** TASK MATERIAL follows **

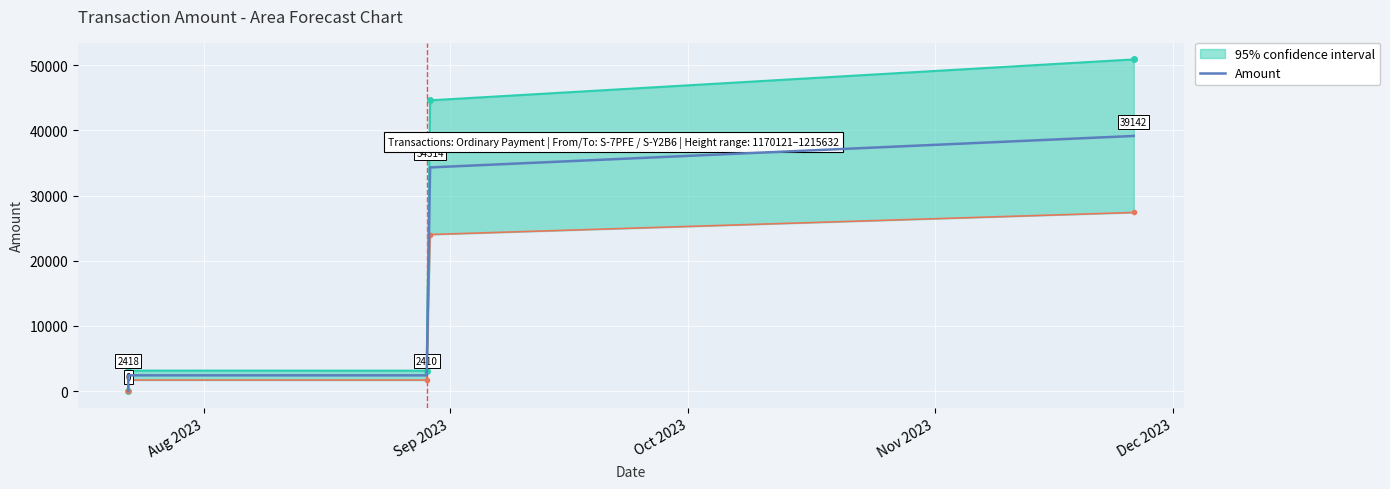

How many interior local valleys (lower than both neighbors) does the data have?

1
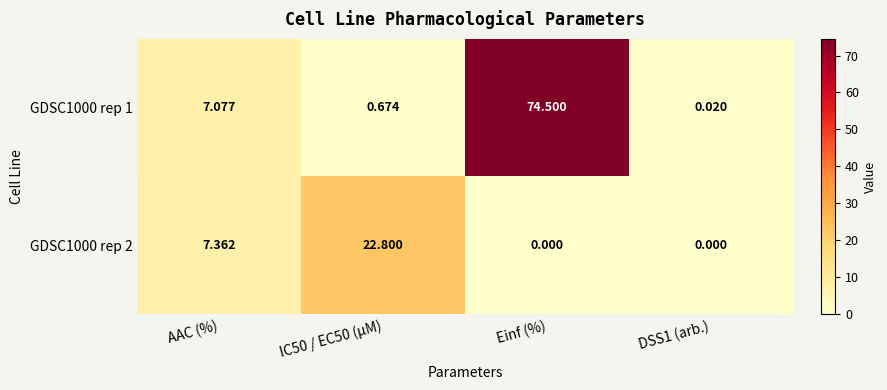

Between AAC (%) and DSS1 (arb.), which series saw the biggest shift?

GDSC1000 rep 2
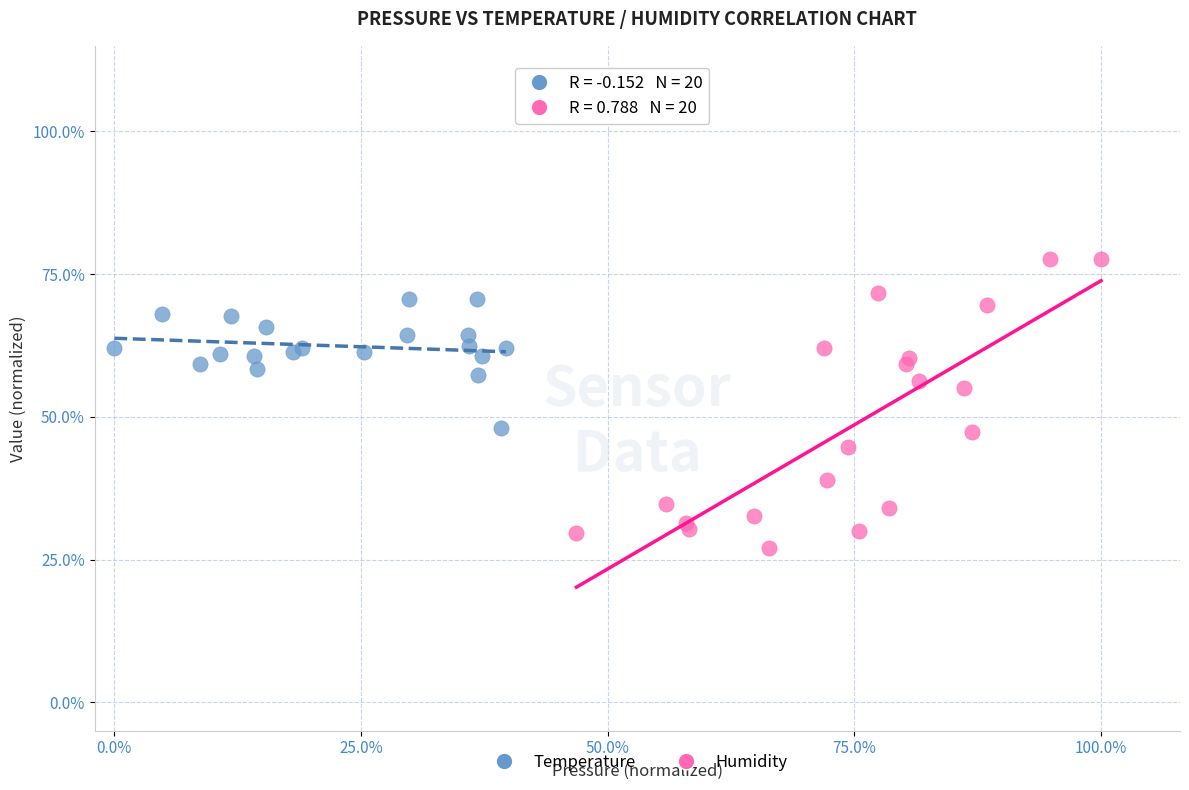

Which series has the widest spread of Y values?

Humidity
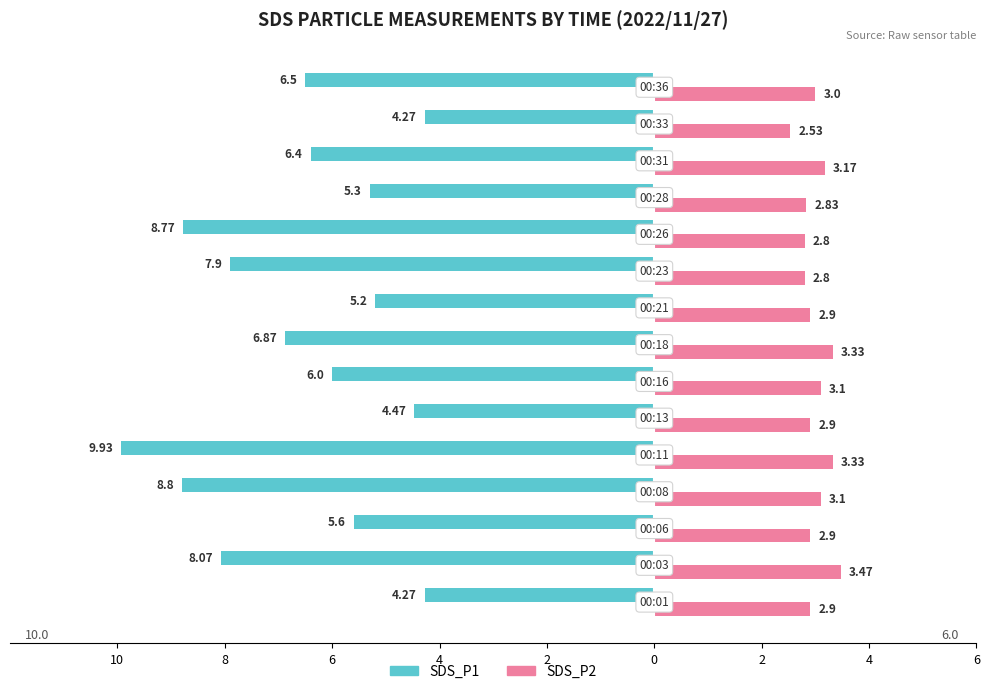

Reading left to right, what are all the values shown in this chart?

SDS_P1: -4.3	-8.1	-5.6	-8.8	-9.9	-4.5	-6.0	-6.9	-5.2	-7.9	-8.8	-5.3	-6.4	-4.3	-6.5
SDS_P2: 2.9	3.5	2.9	3.1	3.3	2.9	3.1	3.3	2.9	2.8	2.8	2.8	3.2	2.5	3.0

** End of TASK MATERIAL **

Pick out every line of the material above that contains the word "values", matching case exactly.

--- EXPECTED ANSWER ---
Which series has the widest spread of Y values?
Reading left to right, what are all the values shown in this chart?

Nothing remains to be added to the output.